─── SUPPLIED MATERIAL

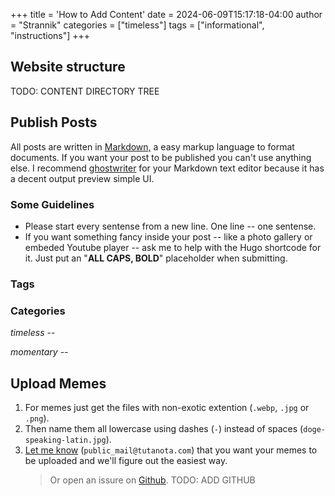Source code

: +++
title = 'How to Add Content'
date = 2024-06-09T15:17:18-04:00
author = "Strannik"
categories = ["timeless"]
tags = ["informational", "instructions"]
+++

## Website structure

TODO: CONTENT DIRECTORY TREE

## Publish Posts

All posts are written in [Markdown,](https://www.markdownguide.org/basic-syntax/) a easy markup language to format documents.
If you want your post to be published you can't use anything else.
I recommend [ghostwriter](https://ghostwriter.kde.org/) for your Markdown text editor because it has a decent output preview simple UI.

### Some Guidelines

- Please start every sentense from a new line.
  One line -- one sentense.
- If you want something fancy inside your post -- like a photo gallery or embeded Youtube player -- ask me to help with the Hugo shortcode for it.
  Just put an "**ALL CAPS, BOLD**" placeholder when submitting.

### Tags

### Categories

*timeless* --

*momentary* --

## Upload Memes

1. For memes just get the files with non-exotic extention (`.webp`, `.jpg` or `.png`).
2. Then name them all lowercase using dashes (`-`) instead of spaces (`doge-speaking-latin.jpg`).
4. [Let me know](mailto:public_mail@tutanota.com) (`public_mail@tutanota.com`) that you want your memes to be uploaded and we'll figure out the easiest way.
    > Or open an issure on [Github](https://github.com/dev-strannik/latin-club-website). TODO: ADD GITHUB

──────

Reproduce the source text of every item above word for word, leaving out the pictures.

Source code

: +++
title = 'How to Add Content'
date = 2024-06-09T15:17:18-04:00
author = "Strannik"
categories = ["timeless"]
tags = ["informational", "instructions"]
+++

## Website structure

TODO: CONTENT DIRECTORY TREE

## Publish Posts

All posts are written in [Markdown,](https://www.markdownguide.org/basic-syntax/) a easy markup language to format documents.
If you want your post to be published you can't use anything else.
I recommend [ghostwriter](https://ghostwriter.kde.org/) for your Markdown text editor because it has a decent output preview simple UI.

### Some Guidelines

- Please start every sentense from a new line.
  One line -- one sentense.
- If you want something fancy inside your post -- like a photo gallery or embeded Youtube player -- ask me to help with the Hugo shortcode for it.
  Just put an "**ALL CAPS, BOLD**" placeholder when submitting.

### Tags

### Categories

*timeless* --

*momentary* --

## Upload Memes

1. For memes just get the files with non-exotic extention (`.webp`, `.jpg` or `.png`).
2. Then name them all lowercase using dashes (`-`) instead of spaces (`doge-speaking-latin.jpg`).
4. [Let me know](mailto:public_mail@tutanota.com) (`public_mail@tutanota.com`) that you want your memes to be uploaded and we'll figure out the easiest way.
    > Or open an issure on [Github](https://github.com/dev-strannik/latin-club-website). TODO: ADD GITHUB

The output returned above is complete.